Another of these laws is that whenever a problem causes a committee to be set up the committee very soon becomes more important than the problem.

One sickening feature of the cancerous growth of committees is the tendency to call them something else – perhaps with a view to exaggerate the importance of what is being done. But such a tactic should fool no one.

Make no mistake about it: a task force, an advisory sub-committee, an investigating commission, a preparatory working group, a project team – none of them are anything other than simple, old-fashioned, time-wasting committees dressed up to sound as if some dynamic new way has been discovered to solve problems and make progress.

But I learnt ever since, I think it was in third form at school, that stinking gas never smelt any sweeter if you called it hydrogen sulphide.

However, it was not my intention to rail on and on about the absurdity of most committees, since I have written on this repugnant subject on other occasions and no doubt will write again. I wanted instead to say something about that other bulwark of the bureaucratic fortress – the complacent functionary.

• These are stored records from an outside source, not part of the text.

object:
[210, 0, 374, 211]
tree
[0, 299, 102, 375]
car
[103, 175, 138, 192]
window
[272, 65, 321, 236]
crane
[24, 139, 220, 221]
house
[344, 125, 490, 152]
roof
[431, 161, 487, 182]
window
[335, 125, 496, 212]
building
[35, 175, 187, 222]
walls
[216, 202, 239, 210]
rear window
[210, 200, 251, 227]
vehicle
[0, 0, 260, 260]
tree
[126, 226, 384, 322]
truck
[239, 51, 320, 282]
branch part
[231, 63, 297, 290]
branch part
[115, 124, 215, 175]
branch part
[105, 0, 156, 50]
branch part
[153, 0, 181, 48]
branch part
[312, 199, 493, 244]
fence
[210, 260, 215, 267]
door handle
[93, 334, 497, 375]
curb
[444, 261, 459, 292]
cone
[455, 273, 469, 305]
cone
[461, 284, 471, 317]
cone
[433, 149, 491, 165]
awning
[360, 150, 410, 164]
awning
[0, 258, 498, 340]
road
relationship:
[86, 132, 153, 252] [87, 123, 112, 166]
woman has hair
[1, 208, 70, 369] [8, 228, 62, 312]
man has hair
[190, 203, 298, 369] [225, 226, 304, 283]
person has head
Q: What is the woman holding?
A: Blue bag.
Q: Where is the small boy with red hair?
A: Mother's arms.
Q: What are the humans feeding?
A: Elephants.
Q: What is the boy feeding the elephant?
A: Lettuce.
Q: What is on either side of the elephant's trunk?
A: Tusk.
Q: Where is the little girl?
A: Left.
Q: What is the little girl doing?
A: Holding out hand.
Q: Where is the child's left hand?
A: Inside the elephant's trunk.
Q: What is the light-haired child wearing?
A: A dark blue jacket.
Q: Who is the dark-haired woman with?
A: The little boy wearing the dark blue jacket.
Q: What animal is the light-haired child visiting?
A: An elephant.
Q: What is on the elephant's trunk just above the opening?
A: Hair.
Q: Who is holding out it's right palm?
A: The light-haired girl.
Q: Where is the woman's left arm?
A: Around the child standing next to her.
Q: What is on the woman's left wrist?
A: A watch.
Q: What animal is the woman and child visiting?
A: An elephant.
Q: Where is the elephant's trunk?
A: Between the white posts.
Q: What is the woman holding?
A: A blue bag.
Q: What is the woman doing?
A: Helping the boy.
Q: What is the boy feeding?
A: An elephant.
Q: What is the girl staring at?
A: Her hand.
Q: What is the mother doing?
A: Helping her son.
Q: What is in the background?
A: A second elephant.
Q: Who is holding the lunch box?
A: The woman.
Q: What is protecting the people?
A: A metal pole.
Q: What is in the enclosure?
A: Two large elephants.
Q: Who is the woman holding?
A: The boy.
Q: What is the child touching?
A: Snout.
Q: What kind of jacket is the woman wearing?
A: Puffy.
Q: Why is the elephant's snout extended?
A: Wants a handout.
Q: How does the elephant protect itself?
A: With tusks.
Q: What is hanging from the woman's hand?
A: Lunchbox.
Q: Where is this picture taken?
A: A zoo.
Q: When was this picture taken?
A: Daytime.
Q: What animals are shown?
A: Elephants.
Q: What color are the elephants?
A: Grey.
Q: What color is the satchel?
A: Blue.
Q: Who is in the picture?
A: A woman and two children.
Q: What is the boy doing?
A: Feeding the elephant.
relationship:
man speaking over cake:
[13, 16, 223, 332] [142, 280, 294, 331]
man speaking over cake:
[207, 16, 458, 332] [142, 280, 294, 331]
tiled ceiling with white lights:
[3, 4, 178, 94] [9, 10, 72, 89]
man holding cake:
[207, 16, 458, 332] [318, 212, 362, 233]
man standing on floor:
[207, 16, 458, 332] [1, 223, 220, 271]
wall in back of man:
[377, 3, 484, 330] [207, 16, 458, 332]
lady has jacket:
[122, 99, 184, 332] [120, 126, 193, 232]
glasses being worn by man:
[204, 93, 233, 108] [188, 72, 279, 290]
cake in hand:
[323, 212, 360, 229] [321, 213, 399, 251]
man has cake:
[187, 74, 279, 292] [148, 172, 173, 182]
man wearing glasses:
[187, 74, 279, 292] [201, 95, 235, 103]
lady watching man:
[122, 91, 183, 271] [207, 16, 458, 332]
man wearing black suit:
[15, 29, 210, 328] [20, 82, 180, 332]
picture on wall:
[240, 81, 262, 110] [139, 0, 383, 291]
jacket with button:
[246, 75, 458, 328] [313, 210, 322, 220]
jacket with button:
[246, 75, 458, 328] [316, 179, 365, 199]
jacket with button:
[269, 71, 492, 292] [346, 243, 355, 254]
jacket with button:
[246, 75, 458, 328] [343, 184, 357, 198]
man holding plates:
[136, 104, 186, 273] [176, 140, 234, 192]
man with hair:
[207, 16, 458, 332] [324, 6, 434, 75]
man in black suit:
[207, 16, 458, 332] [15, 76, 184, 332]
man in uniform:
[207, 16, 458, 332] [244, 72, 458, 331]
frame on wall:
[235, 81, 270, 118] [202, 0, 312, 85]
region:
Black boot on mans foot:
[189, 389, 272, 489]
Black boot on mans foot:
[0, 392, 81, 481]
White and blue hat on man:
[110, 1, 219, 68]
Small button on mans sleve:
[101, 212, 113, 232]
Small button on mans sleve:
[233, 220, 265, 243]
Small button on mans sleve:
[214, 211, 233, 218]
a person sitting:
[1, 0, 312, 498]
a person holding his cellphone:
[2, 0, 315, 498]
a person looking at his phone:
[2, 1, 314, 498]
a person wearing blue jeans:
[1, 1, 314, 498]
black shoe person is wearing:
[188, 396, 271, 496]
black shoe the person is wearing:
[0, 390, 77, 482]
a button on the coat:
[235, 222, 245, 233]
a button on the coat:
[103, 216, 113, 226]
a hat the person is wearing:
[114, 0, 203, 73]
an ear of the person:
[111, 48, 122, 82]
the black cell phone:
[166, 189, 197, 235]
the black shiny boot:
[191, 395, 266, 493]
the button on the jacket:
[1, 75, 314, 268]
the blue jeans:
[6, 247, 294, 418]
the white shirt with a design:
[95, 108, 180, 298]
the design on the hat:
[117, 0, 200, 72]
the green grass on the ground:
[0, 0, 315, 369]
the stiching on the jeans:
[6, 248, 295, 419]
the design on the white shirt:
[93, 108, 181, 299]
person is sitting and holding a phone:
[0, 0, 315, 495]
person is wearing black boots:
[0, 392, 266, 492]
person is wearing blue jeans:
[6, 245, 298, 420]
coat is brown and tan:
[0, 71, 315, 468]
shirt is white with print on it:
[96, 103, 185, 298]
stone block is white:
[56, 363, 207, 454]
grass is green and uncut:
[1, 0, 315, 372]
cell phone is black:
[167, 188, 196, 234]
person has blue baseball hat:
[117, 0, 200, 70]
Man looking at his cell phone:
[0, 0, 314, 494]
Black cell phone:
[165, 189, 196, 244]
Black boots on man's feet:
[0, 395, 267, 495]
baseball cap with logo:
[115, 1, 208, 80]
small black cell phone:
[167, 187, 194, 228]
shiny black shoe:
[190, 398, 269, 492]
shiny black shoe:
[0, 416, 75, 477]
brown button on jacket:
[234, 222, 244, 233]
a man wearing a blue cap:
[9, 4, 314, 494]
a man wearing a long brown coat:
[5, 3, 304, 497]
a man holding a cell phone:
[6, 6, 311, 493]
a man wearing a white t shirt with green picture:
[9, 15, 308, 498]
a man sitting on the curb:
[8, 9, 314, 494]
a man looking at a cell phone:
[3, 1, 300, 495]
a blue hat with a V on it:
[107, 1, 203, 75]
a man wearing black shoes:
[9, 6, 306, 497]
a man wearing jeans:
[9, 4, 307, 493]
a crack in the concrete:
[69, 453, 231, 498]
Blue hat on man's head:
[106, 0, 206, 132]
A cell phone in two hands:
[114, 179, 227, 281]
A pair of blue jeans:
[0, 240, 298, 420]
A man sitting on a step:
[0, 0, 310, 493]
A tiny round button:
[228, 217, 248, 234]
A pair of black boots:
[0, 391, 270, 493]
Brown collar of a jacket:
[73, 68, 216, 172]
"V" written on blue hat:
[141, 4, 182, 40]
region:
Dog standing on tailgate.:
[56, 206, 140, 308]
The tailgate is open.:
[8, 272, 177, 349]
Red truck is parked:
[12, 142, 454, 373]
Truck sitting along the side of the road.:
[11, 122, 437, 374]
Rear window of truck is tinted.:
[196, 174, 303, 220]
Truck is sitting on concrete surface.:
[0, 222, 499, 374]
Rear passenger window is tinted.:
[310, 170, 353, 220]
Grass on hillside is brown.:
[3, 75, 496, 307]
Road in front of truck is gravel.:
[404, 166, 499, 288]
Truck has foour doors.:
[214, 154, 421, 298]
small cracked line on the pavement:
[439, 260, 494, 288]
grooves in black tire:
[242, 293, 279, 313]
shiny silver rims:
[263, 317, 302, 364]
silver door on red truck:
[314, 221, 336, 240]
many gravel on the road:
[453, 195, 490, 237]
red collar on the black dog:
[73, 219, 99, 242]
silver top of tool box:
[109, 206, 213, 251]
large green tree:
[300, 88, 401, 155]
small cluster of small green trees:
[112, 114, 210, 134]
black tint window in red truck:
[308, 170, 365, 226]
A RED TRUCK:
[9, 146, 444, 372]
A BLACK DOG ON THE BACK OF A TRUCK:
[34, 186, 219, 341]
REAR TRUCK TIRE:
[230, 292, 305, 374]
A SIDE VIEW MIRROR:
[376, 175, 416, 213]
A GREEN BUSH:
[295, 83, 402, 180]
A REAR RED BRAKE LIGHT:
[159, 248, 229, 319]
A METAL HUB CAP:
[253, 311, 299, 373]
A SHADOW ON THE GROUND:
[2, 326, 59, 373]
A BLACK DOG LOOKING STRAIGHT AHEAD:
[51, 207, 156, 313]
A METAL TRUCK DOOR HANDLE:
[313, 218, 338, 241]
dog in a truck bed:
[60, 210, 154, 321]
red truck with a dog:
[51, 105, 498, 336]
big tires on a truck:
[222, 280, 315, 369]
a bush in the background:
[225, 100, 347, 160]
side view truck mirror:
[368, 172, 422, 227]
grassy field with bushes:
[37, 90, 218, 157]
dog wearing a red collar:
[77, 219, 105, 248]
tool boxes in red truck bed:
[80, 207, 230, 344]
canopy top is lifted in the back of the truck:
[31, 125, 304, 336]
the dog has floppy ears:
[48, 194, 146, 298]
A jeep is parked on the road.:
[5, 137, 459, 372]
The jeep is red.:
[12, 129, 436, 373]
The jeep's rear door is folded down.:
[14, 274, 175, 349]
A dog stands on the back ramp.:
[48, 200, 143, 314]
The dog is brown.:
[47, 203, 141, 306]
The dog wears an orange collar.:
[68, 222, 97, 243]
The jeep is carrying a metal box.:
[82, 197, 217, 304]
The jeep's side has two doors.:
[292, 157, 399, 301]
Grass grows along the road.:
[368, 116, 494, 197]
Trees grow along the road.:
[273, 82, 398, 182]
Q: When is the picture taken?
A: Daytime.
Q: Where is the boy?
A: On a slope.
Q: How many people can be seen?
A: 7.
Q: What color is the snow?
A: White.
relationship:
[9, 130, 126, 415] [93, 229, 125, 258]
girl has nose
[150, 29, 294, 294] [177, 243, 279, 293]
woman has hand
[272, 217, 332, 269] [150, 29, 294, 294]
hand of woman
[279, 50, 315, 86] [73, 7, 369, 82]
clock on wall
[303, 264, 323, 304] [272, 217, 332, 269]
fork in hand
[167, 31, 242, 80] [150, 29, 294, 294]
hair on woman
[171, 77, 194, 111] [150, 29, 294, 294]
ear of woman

Here is a most insidious creature.

Perhaps his outstanding trait is his unwillingness ever to take a decision.

He has become absolutely expert in either referring problems up or delegating them down – somehow nothing whatsoever is ever ripe for decision at his particular desk. There are hundreds of such decision-evaders in all parts of the public service – and decision-evasion is just as deadly to a nation’s business as tax-evasion, if not more so in the long run.

Another trait, closely allied to the complacent functionary’s pathological reluctance to take decisions, is the built-in defence mechanism which causes him never to say no to those above him and always to say no to those below. In the presence of the big boys he is the yes man par excellence and the no man unparalleled in the company of his juniors.

In other words, the functionary’s main aim is an easy life. He seeks first of all to avoid making any decisions since any decision just might come in for criticism. He seeks to keep his superiors happy at all costs and will therefore never contradict them.

And the last thing he wants is to allow any ideas to surface from bright young men below since any such ideas might actually mean more work for him to do, indeed – horror of horrors – may even make him have to think!

There is a marvellous passage in Christopher Logue’s translation of Virgil’s Iliad when the narrator is describing the sycophancy surrounding and endangering the Great King. For these slavish sycophants, he notes with exasperation, there is never any question of the great man being in the wrong – “And so,” he writes, “if at noon the King cries it is night – behold the stars!”

That sums up our perfect functionary. Anything for an easy life. Even if it is midnight he will agree with those who have the power to say the sun is shining, however much this leads to absurd stumbling in the dark. But our perfect functionary will be all right anyway: he never stumbles because he never makes a move.